Source: John Burns Real Estate Consulting
John Burns Real Estate Consulting has performed some primary source research which pretty clearly reveals that the real-estate cheerleaders have been doing a bit more than simply cheering. They've been "spinning" the data. In fact, spinning it right out of realm of reality.
Based on actual home closing data from 181 markets around the US, they discovered that there is an enormous discrepancy between data being reported by the real-estate industry and reality.
The preponderance of evidence shows that the housing market in vibrant areas where home building is prevalent has corrected much more than some people believe it has. [Emphasis added]
This is huge. Enormous. I can't overemphasize how big of a deal this is. There are a few reasons why:
- As pointed out in the commentary on the research, if this is true then Federal policy makers are basing their policy on faulty assumptions.
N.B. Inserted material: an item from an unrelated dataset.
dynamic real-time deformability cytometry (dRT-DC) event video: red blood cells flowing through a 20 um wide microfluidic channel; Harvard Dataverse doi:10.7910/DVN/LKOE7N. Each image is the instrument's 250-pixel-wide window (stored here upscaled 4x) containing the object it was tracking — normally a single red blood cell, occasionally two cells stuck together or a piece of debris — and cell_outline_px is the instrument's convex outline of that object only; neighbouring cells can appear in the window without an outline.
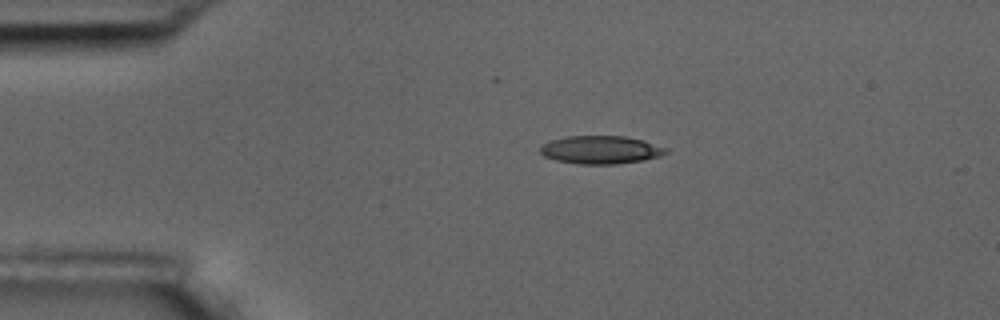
{"species": "common noctule bat (a hibernating species)", "species_latin": "Nyctalus noctula", "temperature_condition": "room temperature", "stored_images_in_passage": 4, "camera_frame_rate_fps": 3000, "um_per_image_px": 0.085, "animal": {"sex": "male", "body_mass_g": 17.5, "forearm_length_mm": 52.3}, "frame": {"image": 1, "passage_image": 1, "time_ms": 0.0, "image_size_px": [1000, 320], "cell_outline_px": [[668, 152], [660, 156], [644, 160], [616, 164], [580, 164], [556, 160], [544, 156], [540, 152], [540, 148], [544, 144], [552, 140], [568, 136], [624, 136], [644, 140], [668, 148]], "centroid_in_image_um": [51.1, 12.73], "position_along_channel_um": 33.9, "area_um2": 20.52}}
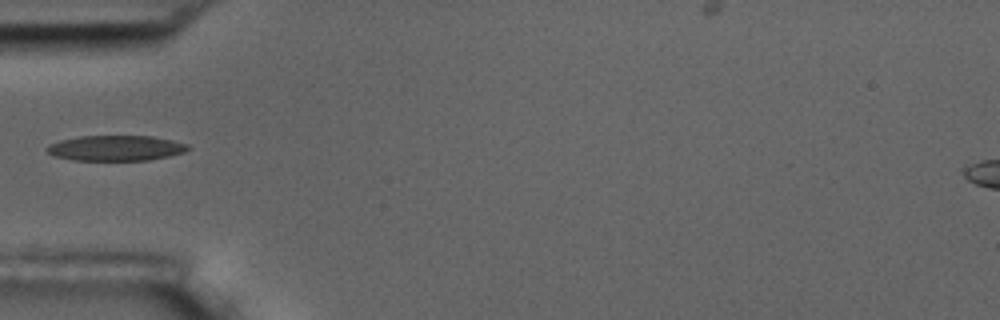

- If this is true then it explains the suspicious "surge in activity" many of us have witnessed in the more exclusive, prime, bubbly markets. Seems like there's lots of people buying suddenly, but many homes are going before ever hitting MLS and no one's quite sure what the closing prices are yet (the data won't become available for some months yet).
- It could be that the market has already corrected significantly, and some people are missing the chance to buy at a deep discount.
- Regardless, we can no longer trust our press -- not even our businesses and financial media -- to exercise a single moniker of journalistic integrity. They are nothing more than a 24-hour infomercial mouthpiece for any industry willing to put out advertising dollars.
I've had a strong suspicion from my own anecdotal observation that house prices have been coming down significantly for a few months now. Where I live, in Marin County, CA (just north of San Francisco; a very expensive real estate market), the reaction has been more "pocket listings" and other atypical types of real estate sales. Lots of homes seem to be turning while others, often seemingly better priced and nicer, languish on the market for many months. Something is certainly amiss in Marin. More importantly, I've been hearing isolated (yet unsubstantiated) accounts of low ball offers being accepted.
One of the unique economic aspects of residential real estate is that fact that the markets are driven so heavily by information asymmetry. It seems that this monopoly-on-information is maybe even more widespread, more intentional, and probably more damaging to everyday home buyers than I had thought.